Wikimedia’s complaint about NSA espionage dismissed for lack of evidence
The Maryland County Court in the United States has dismissed a Wikimedia case about espionage. The foundation questioned the constitutionality of the NSA’s mass surveillance of Americans, but did not have enough evidence to support it.
The ruling is almost the same as a decision in 2013 in a similar case. The intention to file a case against the National Security Agency and the Department of Justice was announced by the Wikimedia Foundation in March this year. The NSA and DoJ allegedly violated the First and Fourth Amendments to the US Constitution. They would do this with upstream surveillance in which the NSA collects data on the Internet from users who communicate with ‘non-US persons’ from the US.

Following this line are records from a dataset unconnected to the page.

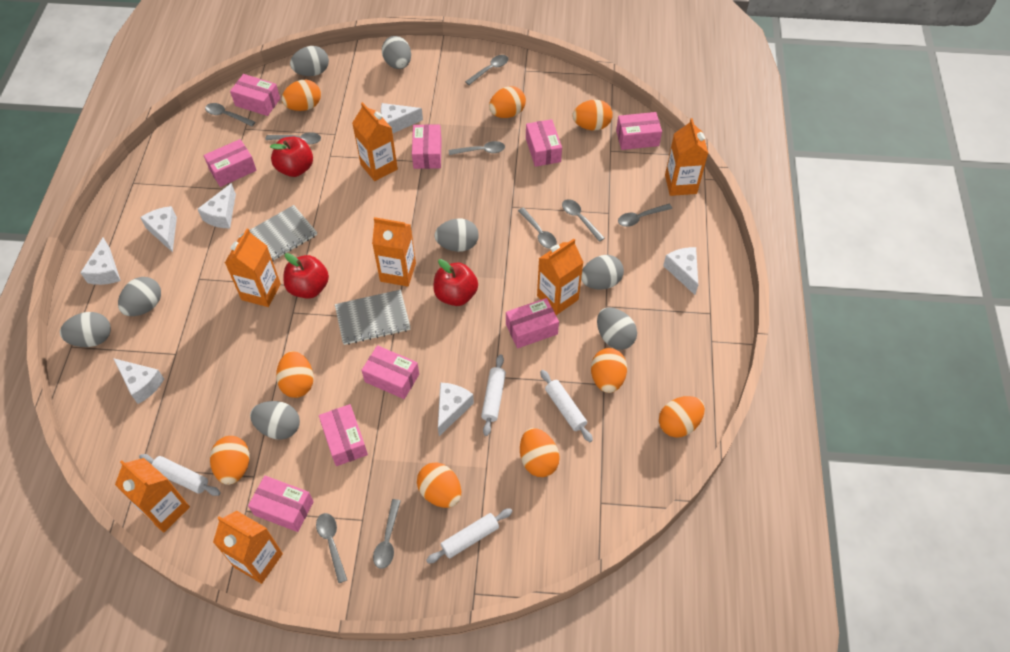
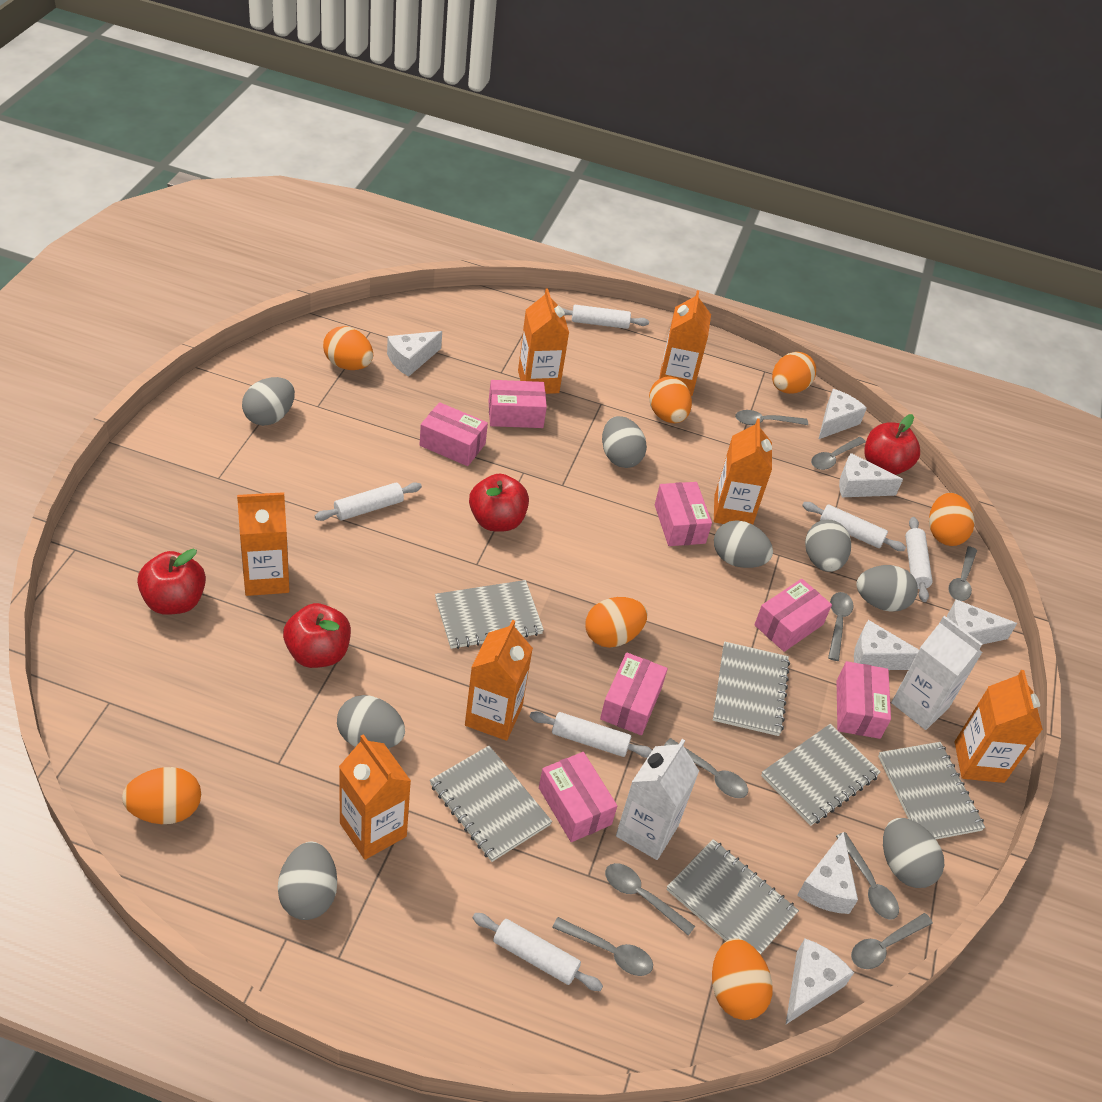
grey notebook: 2 -> 6
orange egg: 9 -> 7
pink box: 9 -> 7
red apple: 3 -> 4
white carton: 0 -> 2
white rolling pin: 4 -> 6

Eight other ideological organizations rallied behind the case, being represented by the ACLU, a US civil rights movement. The precedent for rejecting the trial was already set in 2013, when Amnesty International, among others, tried to sue the NSA. The US Supreme Court dismissed the case as too speculative because it could not prove that the organizations had been spied on.
The charge in this Wikimedia vs. NSA case has to do with the fact that upstream surveillance, according to the US government, would be justified by the FISA amendment of 2008. The surveillance system relies on collaboration with companies that provide access to the backbone of the Internet. The NSA intercepts and copies private communications in bulk and searches the content for certain keywords associated with their targets by the NSA. The targets are not approved by a court of law or other regulatory body.
Amnesty argued that the NSA monitors employee work and communications because staff members frequently exchange information with non-Americans, such as emails with activists abroad. The aforementioned 2008 case was dismissed in February 2013 because it could not be proven that the prosecutors had been spied on. Edward Snowden is said to have said that this statement was one of the reasons for leaking the NSA information.